Page excerpt:
<<<<
1College of Engineering and Design, Hunan Normal University, Changsha, 410081, China
2Hunan Institute of Metrology and Test, Changsha, 410014, China
3Big Data Institute, Hunan University of Finance and Economics, Changsha, 410205, China
4University Malaysia Sabah, Sabah, 88400, Malaysia
*Corresponding Author: Jianjun Zhang. Email: email@example.com
Received: 09 March 2022; Accepted: 19 April 2022
Abstract: Water resources are an indispensable precious resource for human survival and development. Water quality prediction plays a vital role in protecting and enhancing water resources. Changes in water quality are influenced by many factors, both long-term and short-term. Therefore, according to water quality changes’ periodic and nonlinear characteristics, this paper considered dissolved oxygen as the research object and constructed a neural network model combining convolutional neural network (CNN) and long short-term memory network (LSTM) to predict dissolved oxygen index in water quality. Firstly, we preprocessed the water quality data set obtained from the water quality monitoring platform. Secondly, we used a CNN network to extract local features from the preprocessed water quality data and transferred time series with better expressive power than the original water quality information to the LSTM layer for prediction. We choose optimal parameters by setting the number of neurons in the LSTM network and the size and number of convolution kernels in the CNN network. Finally, LSTM and the proposed model were used to evaluate the water quality data. Experiments showed that the proposed model is more accurate than the conventional LSTM in the prediction effect of peak fitting. Compared with the conventional LSTM model, its root mean square error, Pearson correlation coefficient, mean absolute error and mean square error were respectively optimized by 5.99%, 2.80%, 2.24%, and 11.63%.
>>>>
Material:
<<<<
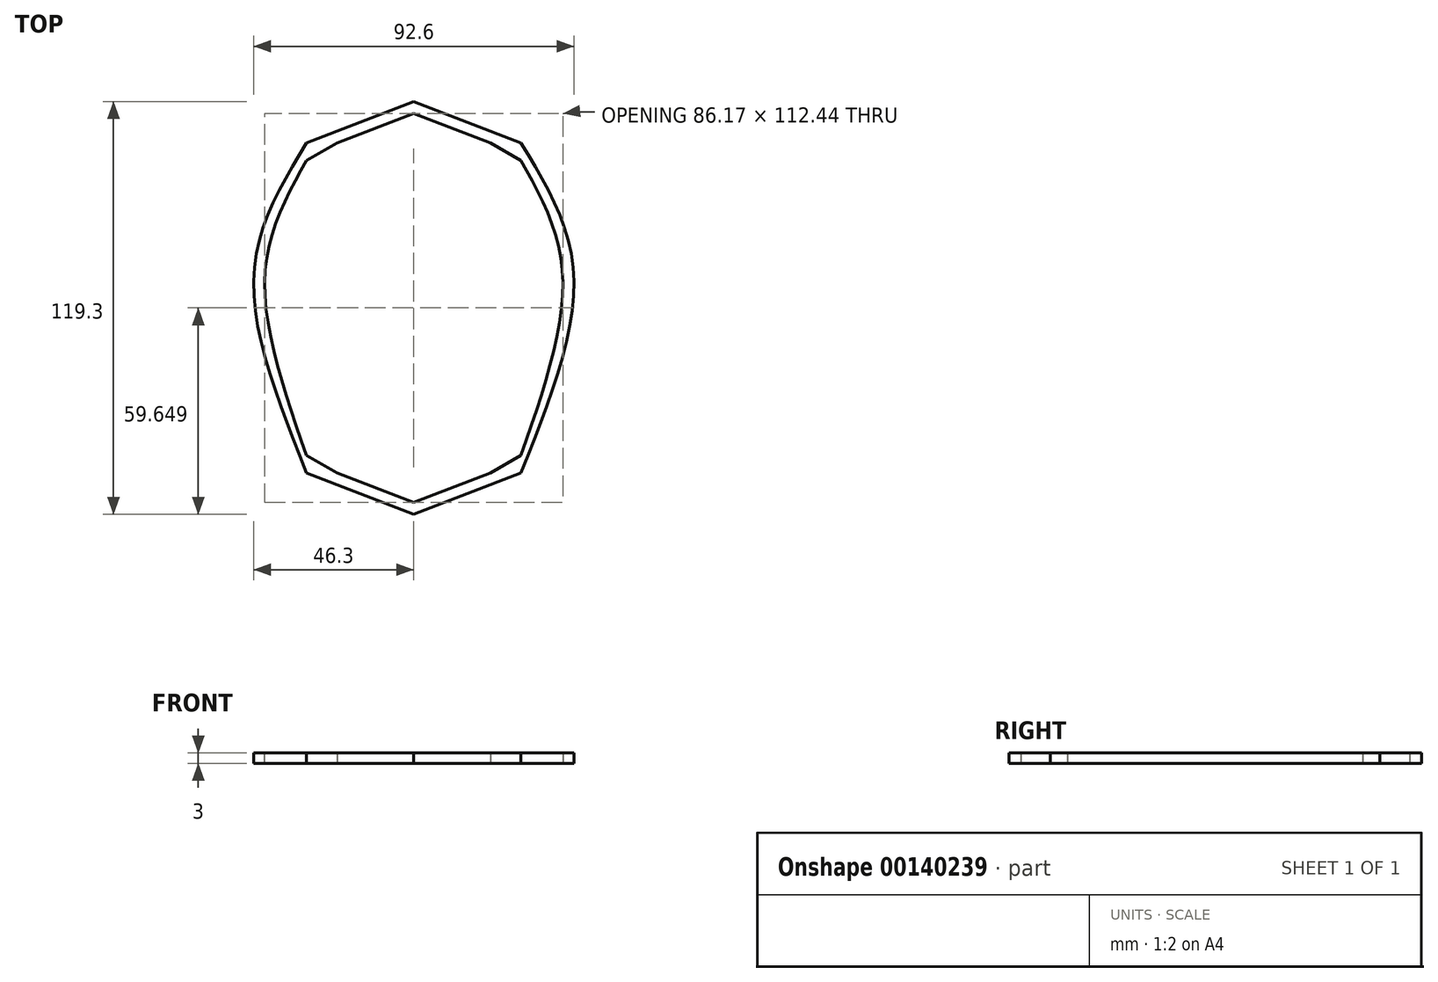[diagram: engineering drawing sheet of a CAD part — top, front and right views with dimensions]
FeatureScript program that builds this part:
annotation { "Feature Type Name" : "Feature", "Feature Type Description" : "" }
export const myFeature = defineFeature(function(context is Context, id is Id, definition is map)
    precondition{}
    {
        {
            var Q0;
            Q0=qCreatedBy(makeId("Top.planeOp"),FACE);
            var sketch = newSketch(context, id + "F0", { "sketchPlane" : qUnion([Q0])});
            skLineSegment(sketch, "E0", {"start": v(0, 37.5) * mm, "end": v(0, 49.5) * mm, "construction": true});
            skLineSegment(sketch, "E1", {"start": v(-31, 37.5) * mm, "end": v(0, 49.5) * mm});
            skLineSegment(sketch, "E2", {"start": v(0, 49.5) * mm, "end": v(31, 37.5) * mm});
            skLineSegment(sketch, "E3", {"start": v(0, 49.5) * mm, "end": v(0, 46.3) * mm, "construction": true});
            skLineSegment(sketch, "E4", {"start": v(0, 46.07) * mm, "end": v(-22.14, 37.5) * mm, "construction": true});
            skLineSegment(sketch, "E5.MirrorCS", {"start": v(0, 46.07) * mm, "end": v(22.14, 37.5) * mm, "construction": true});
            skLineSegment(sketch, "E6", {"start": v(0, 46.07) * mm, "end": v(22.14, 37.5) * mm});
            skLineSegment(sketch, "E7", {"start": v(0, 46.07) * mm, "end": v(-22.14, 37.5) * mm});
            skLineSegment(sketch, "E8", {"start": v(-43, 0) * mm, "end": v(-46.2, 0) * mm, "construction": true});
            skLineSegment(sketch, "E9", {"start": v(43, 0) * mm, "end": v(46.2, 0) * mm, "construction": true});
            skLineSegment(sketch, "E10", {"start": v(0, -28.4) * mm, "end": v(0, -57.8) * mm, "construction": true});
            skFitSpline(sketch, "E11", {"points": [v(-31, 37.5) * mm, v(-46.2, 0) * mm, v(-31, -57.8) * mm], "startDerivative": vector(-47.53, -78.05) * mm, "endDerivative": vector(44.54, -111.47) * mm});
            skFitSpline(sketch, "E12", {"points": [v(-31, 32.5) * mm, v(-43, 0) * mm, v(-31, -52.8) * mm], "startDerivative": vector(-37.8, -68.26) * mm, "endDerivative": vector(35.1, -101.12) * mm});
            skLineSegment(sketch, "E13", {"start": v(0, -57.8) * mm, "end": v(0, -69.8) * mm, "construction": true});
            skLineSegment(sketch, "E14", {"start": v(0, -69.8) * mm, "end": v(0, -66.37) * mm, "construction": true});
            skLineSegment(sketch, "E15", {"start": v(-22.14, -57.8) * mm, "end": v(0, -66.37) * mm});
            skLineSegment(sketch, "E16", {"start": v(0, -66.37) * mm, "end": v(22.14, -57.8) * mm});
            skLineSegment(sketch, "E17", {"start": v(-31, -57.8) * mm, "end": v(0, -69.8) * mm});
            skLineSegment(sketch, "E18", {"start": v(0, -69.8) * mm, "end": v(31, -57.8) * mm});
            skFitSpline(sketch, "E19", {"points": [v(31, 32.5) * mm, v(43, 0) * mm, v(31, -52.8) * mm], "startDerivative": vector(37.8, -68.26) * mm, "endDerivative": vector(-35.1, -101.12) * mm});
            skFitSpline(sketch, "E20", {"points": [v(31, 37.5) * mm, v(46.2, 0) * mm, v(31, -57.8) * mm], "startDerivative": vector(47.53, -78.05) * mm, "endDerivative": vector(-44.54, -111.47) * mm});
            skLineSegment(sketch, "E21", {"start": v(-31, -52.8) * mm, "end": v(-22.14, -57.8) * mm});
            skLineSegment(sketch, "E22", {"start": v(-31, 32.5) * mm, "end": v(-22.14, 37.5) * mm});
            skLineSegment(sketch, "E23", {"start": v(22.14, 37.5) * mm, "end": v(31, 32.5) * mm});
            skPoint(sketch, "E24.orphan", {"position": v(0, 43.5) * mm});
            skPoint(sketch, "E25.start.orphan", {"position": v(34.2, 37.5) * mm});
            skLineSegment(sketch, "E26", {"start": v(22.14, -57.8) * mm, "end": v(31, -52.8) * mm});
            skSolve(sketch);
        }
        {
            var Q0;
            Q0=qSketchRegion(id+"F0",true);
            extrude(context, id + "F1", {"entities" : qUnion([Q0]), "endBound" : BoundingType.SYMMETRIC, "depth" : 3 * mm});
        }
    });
>>>>
Exercise task:
In the water quality prediction abstract, by what percentage was the mean square error improved compared with the conventional LSTM model?

Solution to the problem:
11.63%